Apply (trained model) to new data

Parameters:

data (ndarray) – Input image/spectrum or batch of images/spectra
**num_batches (int) – number of batches (Default: 10)
**norm (bool) – Normalize data to (0, 1) during pre-processing
**verbose (bool) – verbosity (Default: True)

Return type:

ndarray

load_weights(filepath)[source]

Loads saved weights dictionary

Return type:: None

ParticleAnalyzer

class atomai.models.ParticleAnalyzer(checkpoint_path=None, model_type='vit_h', device='auto')[source]

Bases: object

A class to encapsulate an end-to-end particle segmentation and analysis workflow using the Segment Anything Model (SAM).

This class handles: - Automatic downloading of SAM model checkpoints. - Image pre-processing, including normalization and optional contrast enhancement. - Running SAM with preset or custom parameters. - Advanced post-processing to filter masks by area and shape, and to remove duplicates. - Extraction of detailed properties for each detected particle. - Conversion of results to a pandas DataFrame and visualization of results.

Example

>>> # 1. Initialize the analyzer (downloads model if needed)
>>> analyzer = ParticleAnalyzer(model_type="vit_h")

EXTRACTED INFORMATION:
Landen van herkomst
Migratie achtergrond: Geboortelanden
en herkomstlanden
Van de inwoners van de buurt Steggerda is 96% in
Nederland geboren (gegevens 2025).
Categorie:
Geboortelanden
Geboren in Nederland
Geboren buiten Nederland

PROBLEM SET:
[1] Revise the passage of the ParticleAnalyzer documentation between "Bases: object" and "visualization of results.", inclusive, replacing "SAM" with "MobileSAM".
[2] Write out every line of the entries above exactly as they appear.

ANSWERS BY TASK:
[1]
Bases: object

A class to encapsulate an end-to-end particle segmentation and analysis workflow using the Segment Anything Model (MobileSAM).

This class handles: - Automatic downloading of MobileSAM model checkpoints. - Image pre-processing, including normalization and optional contrast enhancement. - Running MobileSAM with preset or custom parameters. - Advanced post-processing to filter masks by area and shape, and to remove duplicates. - Extraction of detailed properties for each detected particle. - Conversion of results to a pandas DataFrame and visualization of results.

[2]
Landen van herkomst
Migratie achtergrond: Geboortelanden
en herkomstlanden
Van de inwoners van de buurt Steggerda is 96% in
Nederland geboren (gegevens 2025).
Categorie:
Geboortelanden
Geboren in Nederland
Geboren buiten Nederland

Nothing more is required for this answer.